**Dataset records:**
+++
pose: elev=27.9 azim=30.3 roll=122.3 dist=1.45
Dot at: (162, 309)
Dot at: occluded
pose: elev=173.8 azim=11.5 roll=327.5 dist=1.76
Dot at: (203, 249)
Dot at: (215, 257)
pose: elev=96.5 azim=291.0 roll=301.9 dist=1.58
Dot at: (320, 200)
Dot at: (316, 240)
+++
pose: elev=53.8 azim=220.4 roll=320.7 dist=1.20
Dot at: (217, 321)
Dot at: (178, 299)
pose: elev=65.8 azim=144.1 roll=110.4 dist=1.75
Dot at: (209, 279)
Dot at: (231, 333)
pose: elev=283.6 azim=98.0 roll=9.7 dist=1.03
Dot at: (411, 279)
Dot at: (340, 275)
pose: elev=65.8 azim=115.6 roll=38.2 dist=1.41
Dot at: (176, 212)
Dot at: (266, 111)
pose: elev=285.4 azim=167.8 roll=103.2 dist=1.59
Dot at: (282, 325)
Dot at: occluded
+++
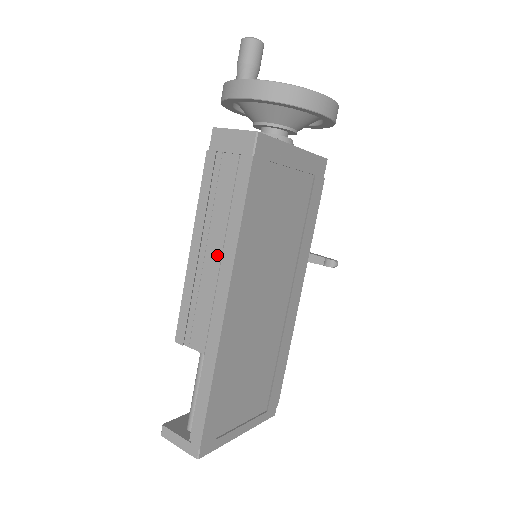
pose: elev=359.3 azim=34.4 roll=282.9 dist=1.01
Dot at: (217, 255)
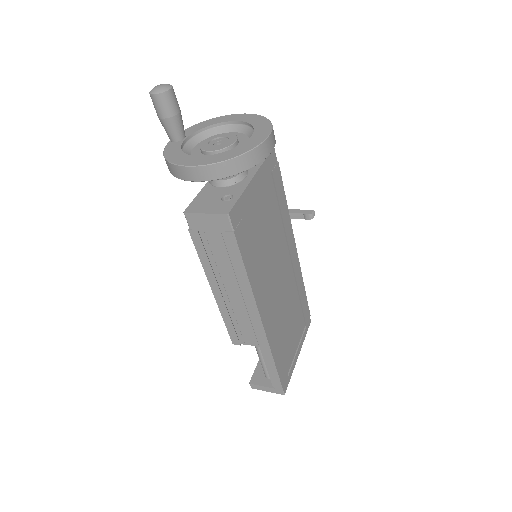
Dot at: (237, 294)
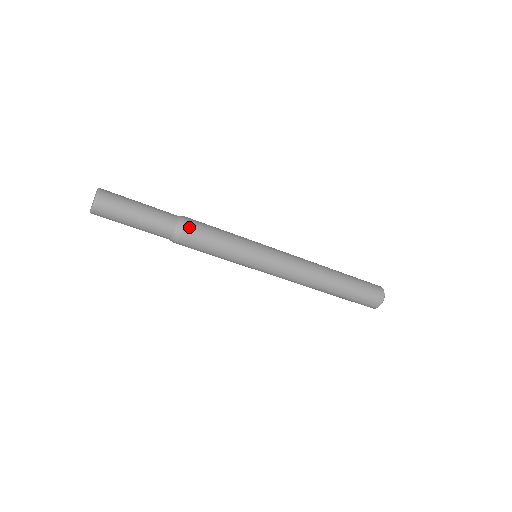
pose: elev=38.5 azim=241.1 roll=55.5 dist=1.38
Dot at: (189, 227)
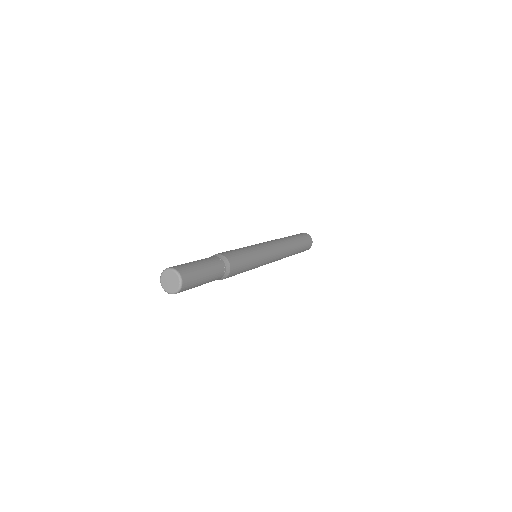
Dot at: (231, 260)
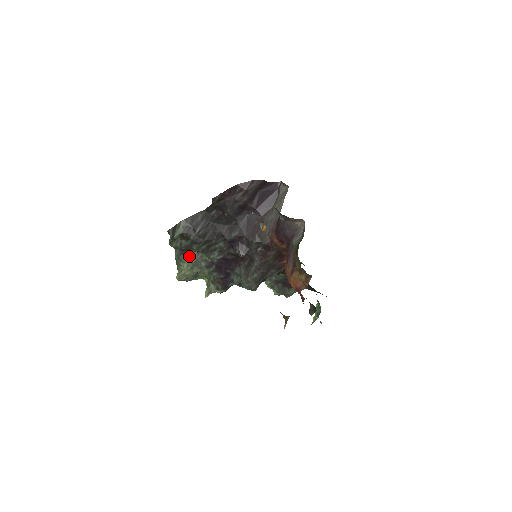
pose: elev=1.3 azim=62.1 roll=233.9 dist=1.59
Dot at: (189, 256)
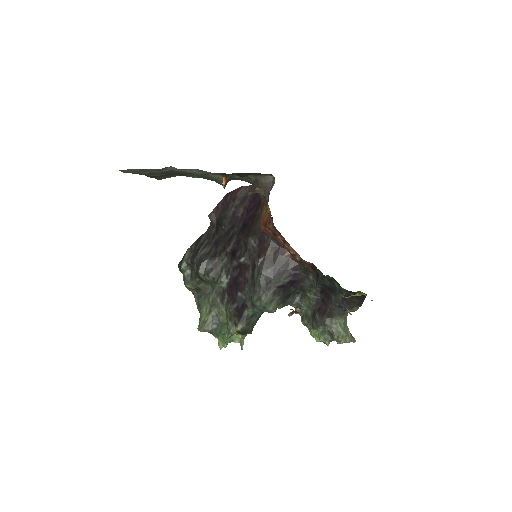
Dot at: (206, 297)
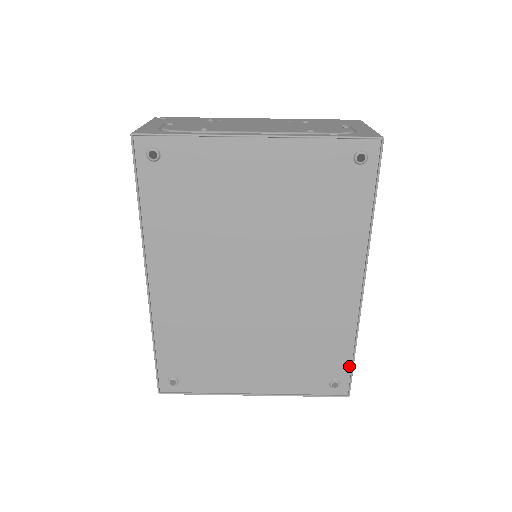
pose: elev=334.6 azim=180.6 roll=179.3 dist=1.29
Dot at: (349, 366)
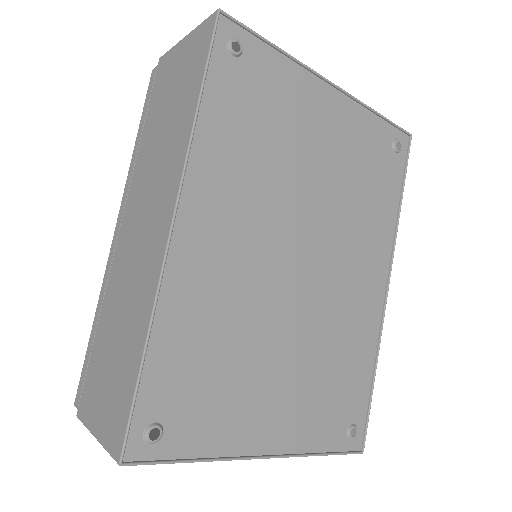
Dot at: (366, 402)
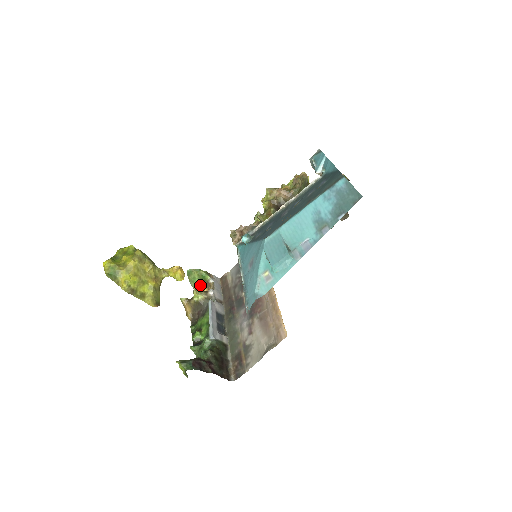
+++
**DO THIS:** Copy the data verbatim, starting with the line that contains "pose: elev=65.8 azim=144.1" and ending with the line that contains "Dot at: (266, 111)", both of those lines included.

**ANSWER IN FULL:**
pose: elev=65.8 azim=144.1 roll=110.4 dist=1.75
Dot at: (209, 279)
Dot at: (231, 333)
pose: elev=283.6 azim=98.0 roll=9.7 dist=1.03
Dot at: (411, 279)
Dot at: (340, 275)
pose: elev=65.8 azim=115.6 roll=38.2 dist=1.41
Dot at: (176, 212)
Dot at: (266, 111)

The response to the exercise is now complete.